Bryan McCormick's avatar

Gary - you know that Sam will go crying for the "promised" backstop to Big Uncle. AKA - US!

Xian's avatar

who will bear the cost of AI’s expansion? Question: does that spike electricity bill have anything to do with the data center? Or not?

Nutmeg's avatar

https://x.com/gnoble79/status/2019519905364631577

I just learned something that should terrify every AI investor:

Six major large language models were tested on real freelance work - the kind actual humans get paid to do on Upwork.

Not homework. Not summaries. Real commercial tasks that generate real revenue.

Building video games. Creating presentations from rough notes. Architectural schematics.

The BEST performing AI completed tasks well enough to get paid 2.5% of the time.

The worst? 0.3%.

Think about that.

Lois Obrien's avatar

Nothing would be more pleasurable to me personally if an AI bubble did occur. I’m so tired of being advertised to and having AI pushed upon me that I neither want nor need in my life. My concern is for the Earth that has been disturbed by their massive complexes, that require large amounts of water usage. Odd that they keep trying build them so close to the Great Lakes, Wisconsin and Michigan for example, isn’t it?

Greg Tuck's avatar

The next stage is seeing the postponement or cancellation of data centre build which has to follow as the scaling mania fades. Then this stops simply being about tech stock but starts effecting buildings and services companies and real estate. Of course if anyone is actually making a profit from AI service (as opposed to chip sales) this won't happen, but I've yet to see any hard data that anyone is.

David Cotton's avatar

$100bn is nothing compared Alphabet / Google announicing they're spending $185bn~ on Capex in 2026. Some of which will go on tensor, since they don't use Nvidia chips.

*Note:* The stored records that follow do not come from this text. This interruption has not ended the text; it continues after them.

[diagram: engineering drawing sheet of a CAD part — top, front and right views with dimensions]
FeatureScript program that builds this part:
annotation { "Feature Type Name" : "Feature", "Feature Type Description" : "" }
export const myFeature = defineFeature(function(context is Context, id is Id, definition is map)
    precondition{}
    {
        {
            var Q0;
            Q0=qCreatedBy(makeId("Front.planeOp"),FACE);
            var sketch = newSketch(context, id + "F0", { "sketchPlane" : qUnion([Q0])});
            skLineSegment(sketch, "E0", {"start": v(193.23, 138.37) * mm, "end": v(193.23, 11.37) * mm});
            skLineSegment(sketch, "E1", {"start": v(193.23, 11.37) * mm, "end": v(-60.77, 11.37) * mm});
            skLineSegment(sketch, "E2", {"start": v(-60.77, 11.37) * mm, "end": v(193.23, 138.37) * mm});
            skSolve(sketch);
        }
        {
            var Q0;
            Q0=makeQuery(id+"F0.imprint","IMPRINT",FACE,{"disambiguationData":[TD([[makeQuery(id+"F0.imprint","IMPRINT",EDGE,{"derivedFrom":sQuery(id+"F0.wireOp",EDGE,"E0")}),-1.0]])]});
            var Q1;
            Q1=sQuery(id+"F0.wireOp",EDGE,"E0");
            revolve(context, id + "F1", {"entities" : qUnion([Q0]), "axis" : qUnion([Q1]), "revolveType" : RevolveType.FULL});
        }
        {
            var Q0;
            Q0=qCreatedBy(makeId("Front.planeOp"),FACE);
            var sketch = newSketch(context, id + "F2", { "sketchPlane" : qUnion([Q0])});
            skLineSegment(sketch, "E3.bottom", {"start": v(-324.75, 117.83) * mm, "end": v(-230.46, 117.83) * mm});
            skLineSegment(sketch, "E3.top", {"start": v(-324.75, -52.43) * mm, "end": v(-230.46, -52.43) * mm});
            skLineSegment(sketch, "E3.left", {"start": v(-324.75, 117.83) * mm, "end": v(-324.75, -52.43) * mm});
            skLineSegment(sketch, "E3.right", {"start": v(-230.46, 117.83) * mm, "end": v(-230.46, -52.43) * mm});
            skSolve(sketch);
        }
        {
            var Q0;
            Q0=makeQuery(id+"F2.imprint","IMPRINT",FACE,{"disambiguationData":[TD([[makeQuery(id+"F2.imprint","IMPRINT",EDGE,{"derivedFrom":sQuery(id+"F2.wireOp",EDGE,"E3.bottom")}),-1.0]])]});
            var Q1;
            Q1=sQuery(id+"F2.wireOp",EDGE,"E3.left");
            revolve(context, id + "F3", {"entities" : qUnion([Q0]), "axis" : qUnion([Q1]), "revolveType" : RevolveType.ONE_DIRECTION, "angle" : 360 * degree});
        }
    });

I just don't see how Pichai can expect to ever see a positive return from the amount being spent. He's lost his mind.

Sure they have loads of very profitable businesses and a near monopoly on search advertising.

There's no reason to think "AI" / LLMs / Deepmind / Gemini / Other will ever get close to the revenue needed to sustain this capex. It's also extinction for OpenAI and anyone else, because they can't compete with Google being prepared to potentially lose the amount of money they're likely to from this spending.

It's enormous economic distortion, most of that 185bn could be returned to stock holders, who might actually have something useful they can do with it!

Oleg Alexandrov's avatar

Google persevered with Waymo, and now we see the fruits of that.

The current AI is a step change compared to before, and no sign the innovation around those techniques will stop. This is a long-term game.

David Cotton's avatar

Waymo isn't profitable, what "fruits". Per HN: The economic side of Waymo still makes absolutely no sense to me. Uber, with no heavy capital investment, has been pretty much unprofitable for over a decade. The car companies are low margin. The taxi companies are low margin. Alphabet has like 30% profit margins.

Waymo's business proposition is 1) to own a very capital-intensive fleet of bespoke cars with no resale value, 2) employ an extremely expensive team of engineers to develop autonomous driving for them, 3) use this incredible capital investment to try to undercut an industry that is already barely or not at all profitable and earn back their 10s of billions of dollars in investment (and 10s of billions more of costs in the future), one taxi ride at a time.

And that's completely ignoring their issue with surges, as their robot car supply is inherently fixed - they either don't intend to handle surges, or intend to have low utilization of their fleet.

Oleg Alexandrov's avatar

This is a long-term investment. Skeptics spent a decade saying it wouldn't work, and will spend a decade saying it won't make a profit.

Waymo does not want to own a taxi business. It wants to sell its software to all car companies. The cost of the extra hardware will go down, the R&D will get amortized, and people will want a car that is safer than driven by hand.

It will take time to get there. This is massive shift, but nothing is quick.

eg's avatar

The less you know about a subject, the more impressive an LLM seems to you to be on it.

Hence the grift’s success in the vast and deep oceans of human ignorance.

Dane Disimino's avatar

CapEx has to meet the ROIC train soon.